-- INPUT FOR THIS TASK --
_____
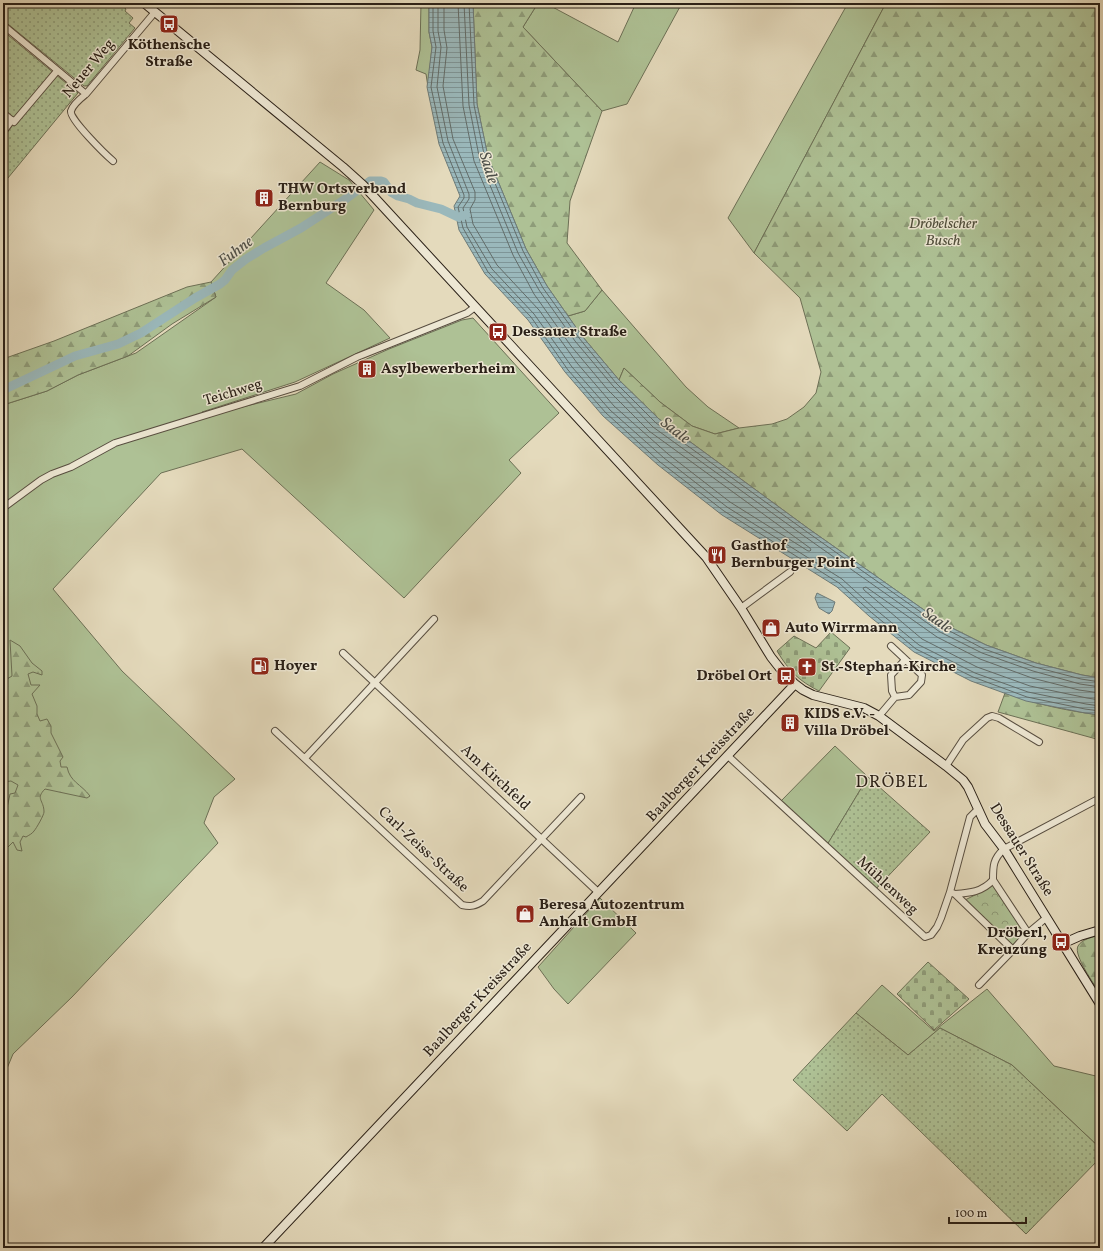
<svg xmlns="http://www.w3.org/2000/svg" width="1103" height="1251" viewBox="0 0 1103 1251" font-family="Vollkorn,serif">
  <style>
    .grass { fill: #aec195; stroke: #6c7056 }
    .forest { fill: url(#forest-firs); stroke: #6c7056 }
    .cemetery { fill: url(#cemetery-stones); stroke: #6c7056 }
    .park { fill: url(#park-crowns); stroke: #6c7056 }
    .garden { fill: url(#garden-dots); stroke: #6c7056 }
    .water { fill: url(#water-rules); stroke: #6d7b79 }
    .lines { fill: none; stroke-linecap: round; stroke-linejoin: round }
    .shore { stroke: #626c69; stroke-width: 1 }
    .river { stroke: #9ab8bb; stroke-width: 9 }
    .street-casing { stroke: #584e40; stroke-width: 8 }
    .secondary-casing { stroke: #2a2017; stroke-width: 10 }
    .street { stroke: #ede7d3; stroke-width: 6 }
    .secondary { stroke: #ede7d3; stroke-width: 8 }
    .labels { text-anchor: middle; dominant-baseline: central; stroke-width: 3; stroke-linejoin: round; paint-order: stroke }
    .poi-label { font-size: 15px; font-weight: bold; fill: #2a2017; stroke: #ede7d3; text-anchor: start }
    .street-label { font-size: 15px; fill: #2a2017; stroke: #ede7d3 }
    .park-label { font-size: 15px; font-style: italic; fill: #52503d; stroke: #ede7d3 }
    .water-label { font-size: 16px; font-style: italic; fill: #4c4e48; stroke: #ede7d3 }
    .quarter-label { font-size: 17px; letter-spacing: 1px; fill: #2a2017; stroke: #ede7d3 }
  </style>
  <defs>
    <pattern id="forest-firs" width="22" height="20" patternUnits="userSpaceOnUse"><rect width="22" height="20" fill="#aec195"/><path d="M5 1l3.5 6h-7zM16 11l3.5 6h-7z" fill="#8e9c79"/></pattern>
    <pattern id="cemetery-stones" width="16" height="16" patternUnits="userSpaceOnUse"><rect width="16" height="16" fill="#aec195"/><path d="M2 7V4a2 2 0 0 1 4 0v3zM10 15v-3a2 2 0 0 1 4 0v3z" fill="#8e9c79"/></pattern>
    <pattern id="park-crowns" width="20" height="18" patternUnits="userSpaceOnUse"><rect width="20" height="18" fill="#aec195"/><path d="M2 6a3 3 0 1 1 6 0M12 15a3 3 0 1 1 6 0" fill="none" stroke="#8e9c79"/></pattern>
    <pattern id="garden-dots" width="8" height="8" patternUnits="userSpaceOnUse"><rect width="8" height="8" fill="#aec195"/><path d="M2 2h.1M6 6h.1" fill="none" stroke="#8e9c79" stroke-width="1.8" stroke-linecap="round"/></pattern>
    <pattern id="water-rules" width="6" height="5" patternUnits="userSpaceOnUse"><rect width="6" height="5" fill="#9ab8bb"/><path d="M0 2.5h6" fill="none" stroke="#7e9597"/></pattern>
  </defs>
  <rect width="100%" height="100%" fill="#e4dabc"/>
  <filter id="stains"><feTurbulence type="fractalNoise" baseFrequency=".005" numOctaves="4"/><feColorMatrix values="0 0 0 0 .2 0 0 0 0 .09 0 0 0 0 .02 0 0 0 .5 -.17"/></filter>
  <radialGradient id="worn" r=".72"><stop offset=".6" stop-color="#630" stop-opacity="0"/><stop offset="1" stop-color="#630" stop-opacity=".3"/></radialGradient>
  <!-- grass -->
  <path class="grass" d="M421,3H429V32L432,47L428,87L426,74L416,70L420,50Z
    M538,3H545L618,42L636,3H682L627,104L602,111L523,27Z
    M848,3H886L754,253L728,218Z
    M320,162L349,180L374,210L326,283L364,310L390,338L295,382L202,412L209,415L296,394L333,374L389,349L462,320L473,318L559,413L509,460L521,473L404,598L242,449L161,473L53,589L122,671L235,779L214,797L204,823L218,843L72,997L13,1054L3,1078V405L47,391L78,375L136,353L216,297L211,282Z
    M602,290L686,387L708,407L739,428L715,434L692,426L660,402L624,368L619,380L582,336L568,316L585,311Z
    M835,746L868,777L827,845L781,801Z
    M600,898L636,933L568,1004L554,989L538,967Z
    M882,985L934,1031L987,989L1054,1066L1100,1077V1148L1012,1065L940,1028L908,1055L856,1013Z"/>
  <!-- forest -->
  <path class="forest" d="M473,3H538L523,27L602,111L570,201L567,243L602,290L585,311L568,316L547,286L526,249L488,157L477,104Z
    M886,3H1100V678L1082,675L1036,663L986,645L944,624L809,529L659,419L619,380L624,368L660,402L692,426L715,434L739,428L772,424L787,419L804,407L816,393L821,372L800,298L754,253Z
    M211,282L216,297L172,324L128,356L78,375L47,391L3,405V359L54,341L187,287Z
    M10,640L20,646L32,663L42,671V675L33,672L28,674L31,685H40L32,694L37,706V714L40,721L47,719L51,726V733L63,757L60,761L61,767H67C70,782 81,784 90,796L87,798L45,789C35,799 44,800 44,812C44,815 36,829 34,831C32,834 29,835 26,837L23,836L20,842L22,851L17,850L13,842L7,848L3,846V824H7L6,813L10,794L15,793L18,785L11,781L3,782V677L7,679L12,676Z
    M1005,693C1035,704 1068,711 1100,715V740L998,712Z
    M1100,935V994C1095,985 1073,955 1078,946C1082,939 1093,937 1100,935Z"/>
  <!-- cemetery -->
  <path class="cemetery" d="M831,632L850,648L819,691C799,681 789,671 777,651L794,636L816,648Z
    M928,962L969,999L934,1030L897,994Z"/>
  <!-- park -->
  <path class="park" d="M993,884L1023,930C1023,938 1018,945 1010,945L965,900L989,888Z"/>
  <!-- garden -->
  <path class="garden" d="M3,3H119L126,9L125,11L133,18L129,23L135,28L87,86H84L3,20Z
    M3,31L78,93L3,184Z
    M868,777L930,832L875,890L827,845Z
    M856,1013L908,1055L940,1028L1012,1065L1100,1148V1158L1026,1234L882,1094L847,1131L793,1080Z"/>
  <!-- water -->
  <path class="water" d="M429,3H473L477,104L488,157L526,249L547,286L582,336L619,380L659,419L809,529L944,624L986,645L1036,663L1082,675L1100,678V715L1085,713L1026,701L971,681L914,652L869,616L837,587L722,515L658,465L603,416L565,372L528,320L485,274L459,230L454,206L460,196L439,144L427,87L432,47L429,32Z
    M817,593L835,602L832,611L829,614L819,608L815,598Z"/>
  <g class="lines">
    <!-- shore -->
    <path class="shore" d="M433,3V31L436,47L431,87L443,143L464,195V198L458,207L463,228L488,272L531,317L568,370L606,413L660,462L724,511L839,583L872,613L916,649L973,677L1027,697L1085,709L1100,711
      M438,3V31L441,47L437,87L448,141L469,194V199L463,208L467,227L492,269L534,314L572,367L610,410L664,458L727,507L842,579L875,609L919,645L975,673L1028,692L1086,704L1100,706
      M444,3V30L447,48L443,86L453,139L475,192V200L470,209L473,224L497,265L539,310L577,363L614,406L668,454L730,502L808,551H810L811,550L810,548L649,431L608,390L571,346L534,294L513,255L474,161L463,106L458,3
      M464,3L469,105L480,161L518,253L539,290L575,341L613,386L653,427L804,536L940,632L982,653L1033,671L1080,684L1100,687
      M469,3L474,105L485,159L523,251L543,288L579,338L616,383L656,423L807,532L942,627L984,649L1035,667L1081,679L1100,682
      M1100,693L1079,690L1032,678L980,659L937,637L866,587L863,588L864,590L922,639L977,667L1030,686L1087,698L1100,700"/>
    <!-- river -->
    <path class="river" d="M3,390L75,356L118,344L141,333L195,298L220,284L225,280L232,270L246,259L264,248L301,228L347,198L370,181H381L384,182L391,192L398,196L409,199L417,203L441,209L458,217L466,215"/>
    <!-- street casing -->
    <g class="street-casing">
      <path id="street" d="M3,25L86,94
        M3,113L14,122L57,71
        M3,132L12,120
        M113,161C106,155 69,119 71,111C73,104 81,98 86,94L155,12
        M3,508L41,480L52,474L71,467L115,443L300,386L357,357L467,313L475,307
        M741,608L790,572
        M343,653L598,892
        M895,697L892,691L891,675L905,660
        M879,716L895,697L909,695L921,682L922,675L891,646
        M275,731L462,905C471,907 475,906 483,901L581,797
        M728,756L925,937L931,935L937,927L941,918L950,892L970,817L975,812L979,811
        M305,758L434,619
        M946,766L963,740L987,718L992,716L999,718L1039,742
        M993,880C993,866 993,859 1004,849L1100,798
        M950,892L955,894L1013,950L1028,933L993,880C982,892 970,893 955,894
        M1028,933L1046,918
        M979,985L1013,950"/>
    </g>
    <!-- secondary casing -->
    <g class="secondary-casing">
      <path id="secondary" d="M144,3L343,167L363,185L706,557L741,608L771,657L782,671L795,684L803,690L813,695L864,708L879,716L946,766L963,780L968,787L985,824L1004,849L1100,1004
        M1062,944L1080,936L1100,930
        M263,1248L795,684"/>
    </g>
    <!-- street -->
    <use href="#street" class="street"/>
    <!-- secondary -->
    <use href="#secondary" class="secondary"/>
  </g>
  <!-- icons -->
  <defs>
    <g id="bus-square" transform="scale(1)"><rect x="-9" y="-9" width="18" height="18" rx="4" fill="#8f2418" stroke="#ede7d3"/><path d="M-5-6H5V4H4V6H2V4H-2V6H-4V4H-5ZM-3.5-4V0h7V-4ZM-3.5 1.2v1.5H-2V1.2ZM2 1.2v1.5H3.5V1.2Z" fill="#fff"/></g>
    <g id="building-square" transform="scale(1)"><rect x="-9" y="-9" width="18" height="18" rx="4" fill="#8f2418" stroke="#ede7d3"/><path d="M-4-6H4V6H1V3H-1V6H-4ZM-2.5-4.3h1.7v1.8h-1.7ZM.8-4.3h1.7v1.8H.8ZM-2.5-1h1.7V.8h-1.7ZM.8-1h1.7V.8H.8Z" fill="#fff"/></g>
    <g id="restaurant-square" transform="scale(1)"><rect x="-9" y="-9" width="18" height="18" rx="4" fill="#8f2418" stroke="#ede7d3"/><path d="M-5-6h1v4h1v-4h1v4h1v-4h1v5L-1.5 .5V6h-2V.5L-5-1ZM5-6V6H3V1.5H1.5Q1.5-4 5-6Z" fill="#fff"/></g>
    <g id="shop-square" transform="scale(1)"><rect x="-9" y="-9" width="18" height="18" rx="4" fill="#8f2418" stroke="#ede7d3"/><path d="M-5-2.5h2.3a2.7 3.5 0 0 1 5.4 0H5L5.5 6h-11ZM-1.5-2.5h3a1.5 2.3 0 0 0-3 0Z" fill="#fff"/></g>
    <g id="fuel-square" transform="scale(1)"><rect x="-9" y="-9" width="18" height="18" rx="4" fill="#8f2418" stroke="#ede7d3"/><path d="M-5.5-6h7V0h2V4h1.3V-2.5L3-4.5l.8-.8L6-3V5H2.5V1h-1V6h-7ZM-4.2-4.7v3.2H.2V-4.7Z" fill="#fff"/></g>
    <g id="church-square" transform="scale(1)"><rect x="-9" y="-9" width="18" height="18" rx="4" fill="#8f2418" stroke="#ede7d3"/><path d="M-1.2-6h2.4v3.5h3.3v2.4h-3.3V6h-2.4V-.1h-3.3v-2.4h3.3Z" fill="#fff"/></g>
  </defs>
  <g fill-rule="evenodd">
    <use href="#bus-square" x="169" y="24"/>
    <use href="#building-square" x="264" y="198"/>
    <use href="#bus-square" x="498" y="332"/>
    <use href="#building-square" x="367" y="369"/>
    <use href="#restaurant-square" x="717" y="555"/>
    <use href="#shop-square" x="771" y="628"/>
    <use href="#fuel-square" x="260" y="666"/>
    <use href="#church-square" x="807" y="667"/>
    <use href="#bus-square" x="786" y="676"/>
    <use href="#building-square" x="790" y="723"/>
    <use href="#shop-square" x="525" y="914"/>
    <use href="#bus-square" x="1061" y="942"/>
  </g>
  <g class="labels">
    <!-- poi labels -->
    <g class="poi-label">
      <text x="169" y="45" text-anchor="middle">Köthensche<tspan x="169" dy="17">Straße</tspan></text>
      <text x="278" y="189">THW Ortsverband<tspan x="278" dy="17">Bernburg</tspan></text>
      <text x="512" y="332">Dessauer Straße</text>
      <text x="381" y="369">Asylbewerberheim</text>
      <text x="731" y="546">Gasthof<tspan x="731" dy="17">Bernburger Point</tspan></text>
      <text x="785" y="628">Auto Wirrmann</text>
      <text x="274" y="666">Hoyer</text>
      <text x="821" y="667">St.-Stephan-Kirche</text>
      <text x="772" y="676" text-anchor="end">Dröbel Ort</text>
      <text x="804" y="714">KIDS e.V. -<tspan x="804" dy="17">Villa Dröbel</tspan></text>
      <text x="539" y="905">Beresa Autozentrum<tspan x="539" dy="17">Anhalt GmbH</tspan></text>
      <text x="1047" y="933" text-anchor="end">Dröberl,<tspan x="1047" dy="17">Kreuzung</tspan></text>
    </g>
    <!-- street labels -->
    <g class="street-label">
      <text transform="translate(89 69) rotate(-50)">Neuer Weg</text>
      <text transform="translate(233 393) rotate(-17)">Teichweg</text>
      <text transform="translate(701 765) rotate(-47)">Baalberger Kreisstraße</text>
      <text transform="translate(495 778) rotate(43)">Am Kirchfeld</text>
      <text transform="translate(423 850) rotate(43)">Carl-Zeiss-Straße</text>
      <text transform="translate(1021 850) rotate(58)">Dessauer Straße</text>
      <text transform="translate(887 886) rotate(43)">Mühlenweg</text>
      <text transform="translate(478 1000) rotate(-47)">Baalberger Kreisstraße</text>
    </g>
    <!-- park labels -->
    <g class="park-label">
      <text x="943" y="224">Dröbelscher<tspan x="943" dy="17">Busch</tspan></text>
    </g>
    <!-- water labels -->
    <g class="water-label">
      <text transform="translate(488 168) rotate(73)">Saale</text>
      <text transform="translate(236 252) rotate(-37)">Fuhne</text>
      <text transform="translate(675 431) rotate(38)">Saale</text>
      <text transform="translate(937 621) rotate(35)">Saale</text>
    </g>
    <!-- quarter labels -->
    <g class="quarter-label">
      <text x="892" y="782">DRÖBEL</text>
    </g>
  </g>
  <!-- margin -->
  <rect width="1103" height="1251" fill="none" stroke="#e4dabc" stroke-width="16"/>
  <rect x="4" y="4" width="1095" height="1243" fill="none" stroke="#2a2017" stroke-width="2"/>
  <rect x="8" y="8" width="1087" height="1235" fill="none" stroke="#2a2017"/>
  <!-- scale -->
  <path d="M949 1217v6h77v-6" fill="none" stroke="#2a2017" stroke-width="2"/>
  <text x="955" y="1217" font-size="12" fill="#2a2017" stroke="#ede7d3" stroke-width="3" paint-order="stroke">100 m</text>
  <rect width="100%" height="100%" filter="url(#stains)"/>
  <rect width="100%" height="100%" fill="url(#worn)"/>
</svg>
_____
-- WHAT TO PRODUCE --
Check each line of the records for "dots" and copy the ones that contain it.

-- WRITTEN SOLUTION --
    .garden { fill: url(#garden-dots); stroke: #6c7056 }
    <pattern id="garden-dots" width="8" height="8" patternUnits="userSpaceOnUse"><rect width="8" height="8" fill="#aec195"/><path d="M2 2h.1M6 6h.1" fill="none" stroke="#8e9c79" stroke-width="1.8" stroke-linecap="round"/></pattern>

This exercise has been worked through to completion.